■ Problem requirements
Set down the passage on ecosystem management and military lands word for word, starting with "The year 1995" and going on through "the military mission.".
== Selected text
Various definitions for ecosystem management have been proposed, but fundamentally
this approach focuses on management of complex systems by addressing
underlying processes while taking into consideration not only ecological,
but also economic and social concerns. It is often contrasted with single-resource
management approaches, and a comparison with more traditional natural resources
management is a helpful way to understand the essence of the ecosystem approach
to management (Table 1.4).
The year 1995 marked a milestone in the military's efforts to develop an overall
strategy for managing biodiversity on military lands. At the direction of the
Deputy Under Secretary of Defense (Environmental Security), a national dialogue
was held under the auspices of the non-profit Keystone Center, which brought together
DoD representatives with representatives of other government agencies and
nongovernmental interests. The purpose of this dialogue was to develop policy
guidance for enhancing and protecting DoD lands in a way that is integrated with
the military mission.
The Keystone dialogue revealed strong support by the Department of Defense
for biodiversity conservation on military lands and affirmed that the conservation
of the department's exceptional natural heritage is important to the military
for a number of reasons (Box 1.1). The report that emerged from that dialogue
contained a number of suggestions for clarifying and improving military policies
and programs, and for integrating mission planning and biodiversity conservation
(Keystone Center 1996). One specific recommendation was for the development
of a handbook outlining a "model process" for biodiversity conservation
at the installation level that would be useful for installation natural resources
management staff and mission leaders. In response to that suggestion, The Nature
Conservancy developed for DoD the first edition of this guide: Conserving
Biodiversity on Military Lands: A Handbook for Natural Resources Managers
(Leslie et al. 1996) (available online at https://www.denix.osd.mil).
====
== Records provided
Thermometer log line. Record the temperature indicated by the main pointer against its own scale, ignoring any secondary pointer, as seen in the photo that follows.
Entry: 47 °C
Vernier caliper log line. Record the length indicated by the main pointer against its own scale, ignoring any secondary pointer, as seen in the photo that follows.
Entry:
====
== Records provided
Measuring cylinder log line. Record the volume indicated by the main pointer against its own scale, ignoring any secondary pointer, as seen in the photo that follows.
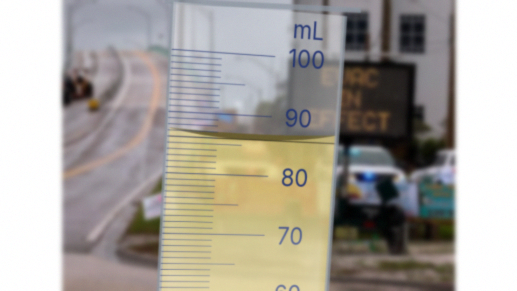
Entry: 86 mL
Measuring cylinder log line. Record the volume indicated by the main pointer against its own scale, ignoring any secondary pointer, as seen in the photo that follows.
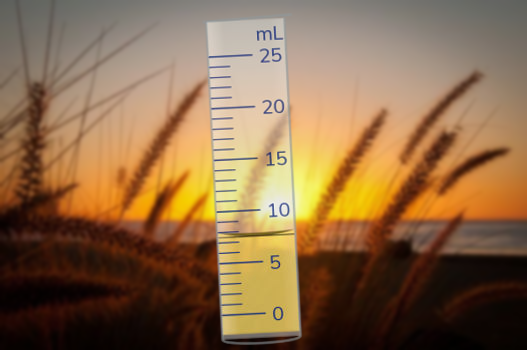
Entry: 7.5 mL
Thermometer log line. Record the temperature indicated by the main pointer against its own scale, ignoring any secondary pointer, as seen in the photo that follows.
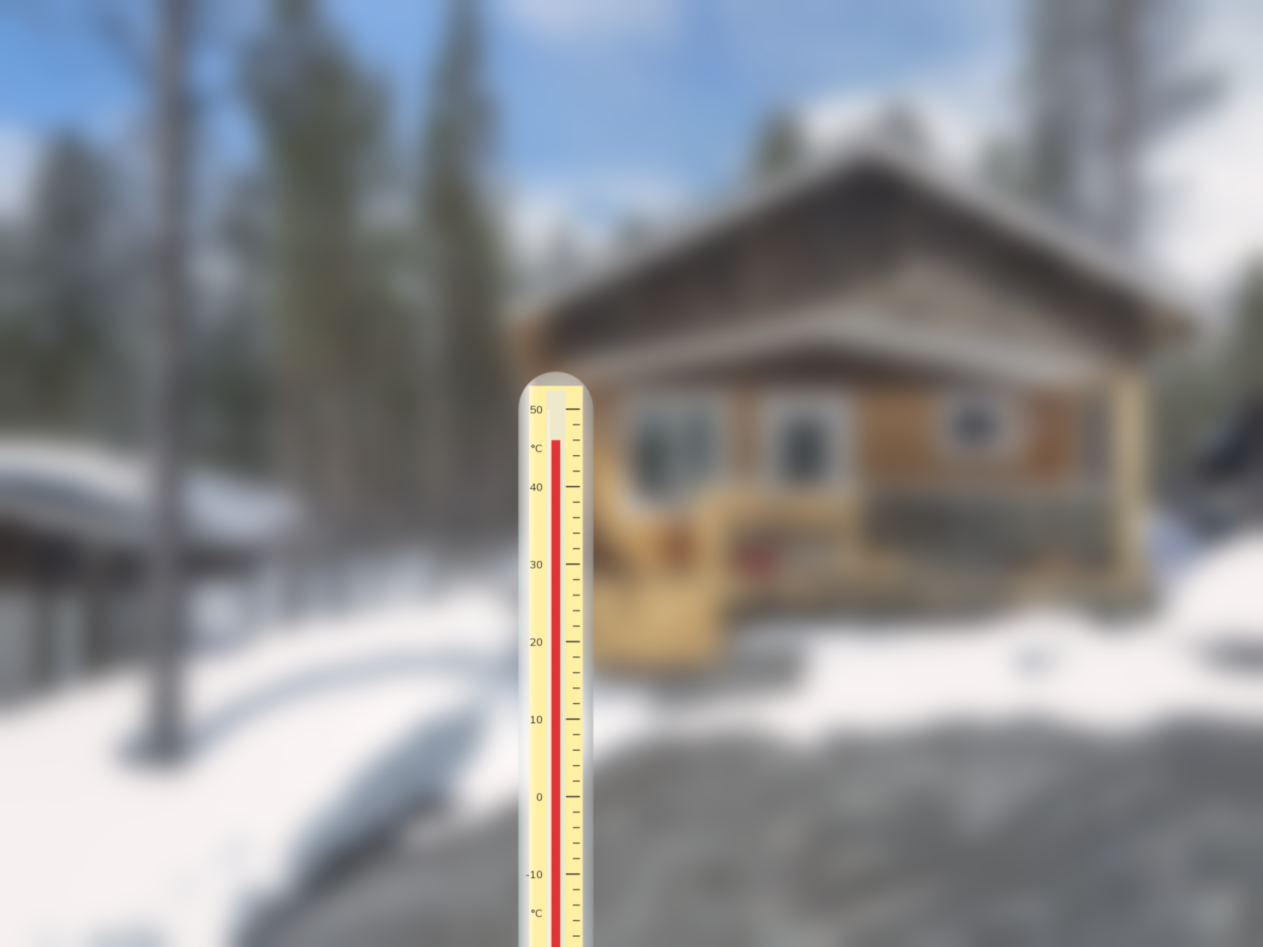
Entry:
====
■ Written reply
The year 1995 marked a milestone in the military's efforts to develop an overall
strategy for managing biodiversity on military lands. At the direction of the
Deputy Under Secretary of Defense (Environmental Security), a national dialogue
was held under the auspices of the non-profit Keystone Center, which brought together
DoD representatives with representatives of other government agencies and
nongovernmental interests. The purpose of this dialogue was to develop policy
guidance for enhancing and protecting DoD lands in a way that is integrated with
the military mission.